Task goal: Range to copy from the entries below: the line containing "Patron de couture1078" through the line containing "Είναι αμετάβλητα στο", inclusive. Retype only those lines, exactly, without any images.

Supplied entries:
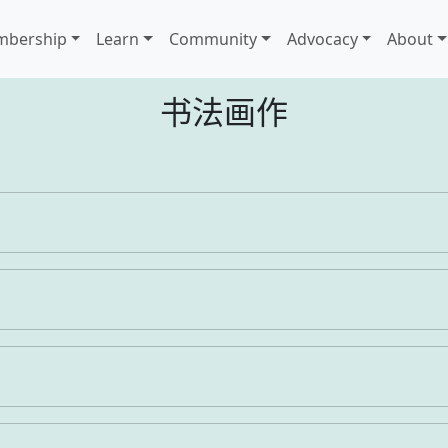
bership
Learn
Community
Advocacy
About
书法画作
---
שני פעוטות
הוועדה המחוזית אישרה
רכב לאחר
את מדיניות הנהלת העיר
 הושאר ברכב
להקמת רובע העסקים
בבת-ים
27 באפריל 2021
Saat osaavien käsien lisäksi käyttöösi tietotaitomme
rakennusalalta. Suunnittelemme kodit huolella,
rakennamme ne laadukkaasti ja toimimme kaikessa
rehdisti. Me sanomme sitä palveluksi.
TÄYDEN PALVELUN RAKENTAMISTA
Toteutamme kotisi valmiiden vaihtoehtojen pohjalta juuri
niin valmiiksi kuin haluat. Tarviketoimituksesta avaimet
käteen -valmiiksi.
==
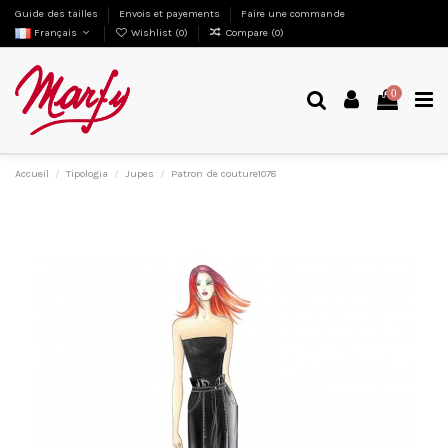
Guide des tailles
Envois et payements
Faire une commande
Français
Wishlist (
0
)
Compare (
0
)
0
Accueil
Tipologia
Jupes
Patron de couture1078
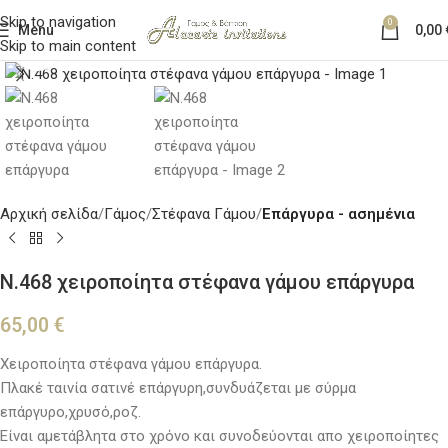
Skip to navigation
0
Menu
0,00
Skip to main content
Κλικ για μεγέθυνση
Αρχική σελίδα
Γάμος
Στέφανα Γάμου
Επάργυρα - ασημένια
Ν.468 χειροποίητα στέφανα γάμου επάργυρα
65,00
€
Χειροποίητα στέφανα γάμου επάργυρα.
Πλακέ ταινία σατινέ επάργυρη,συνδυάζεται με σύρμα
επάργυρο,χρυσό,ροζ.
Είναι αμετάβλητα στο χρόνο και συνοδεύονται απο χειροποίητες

Exercise response:
Patron de couture1078
Skip to navigation
0
Menu
0,00
Skip to main content
Κλικ για μεγέθυνση
Αρχική σελίδα
Γάμος
Στέφανα Γάμου
Επάργυρα - ασημένια
Ν.468 χειροποίητα στέφανα γάμου επάργυρα
65,00
€
Χειροποίητα στέφανα γάμου επάργυρα.
Πλακέ ταινία σατινέ επάργυρη,συνδυάζεται με σύρμα
επάργυρο,χρυσό,ροζ.
Είναι αμετάβλητα στο χρόνο και συνοδεύονται απο χειροποίητες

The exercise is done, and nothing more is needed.